The Farmer's Daughters
A farmer came in to see us recently with this dilemma. He had a working farm where his twenty something daughter and her husband were engaged full-time. His other daughter worked in the arts in New York City. He wanted to keep the farm in the family, but didn't know how.
He initially wanted to leave the farm and his other assets to the two daughters in equal shares. We cautioned against this since, we advised, no one likes to do all the work and then split the profits. Additionally, real estate prices could be considerably higher on his death and there might not be enough money in the estate for the working daughter to buy out her sister. We also had to consider the sweat equity the young couple would be building up over the years working the farm. Here's how the matter was ultimately resolved to the client's satisfaction.
We deeded the farm now to the working daughter (not her and her husband quite yet) reserving a "life estate" in the farmer so that he had a right to live there for the rest of his life and preserving his senior tax exemption on the property. We established the value of the property today, and made a bequest on his death, from the farmer's living trust, of a like amount in cash to the sister before the balance of the trust was divvied up.
Now the young working couple are secure in their future, the non-working daughter gets her fair share of the estate and the farmer is protected in his rights for life.
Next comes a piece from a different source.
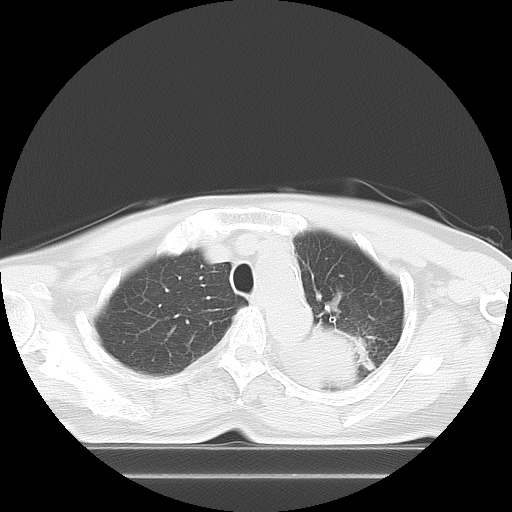
Chest CT, one axial slice. Slice 10 of 21 in the series (ordered by position). Lung window (W 1500 / L -600 HU). 512 × 512 image matrix, field of view 350 × 350 mm. Patient: female, 74 years. From the clinical record (not read from this slice): clinical TNM (as recorded): T3 N1 M1c.
Structures marked on this image (bounding box drawn by a radiologist):
- lung tumour (recorded histology: small cell carcinoma): bounding box <301,315,360,395> (left, top, right, bottom; pixels)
Most important of all, he has the peace of mind in knowing that the farm will stay in the family.
If you're a business owner, and have one or more children working in the business, you have the same issues. We generally like to see the "working" children take over the business and other assets used to even out the estate distribution with the "non-working" children. Where there are not enough other assets to make the distribution even, then life insurance or a mortgage can be used for this purpose, or the "working" children can pay off the "non-working" children over a period of years at a rate the family business can afford.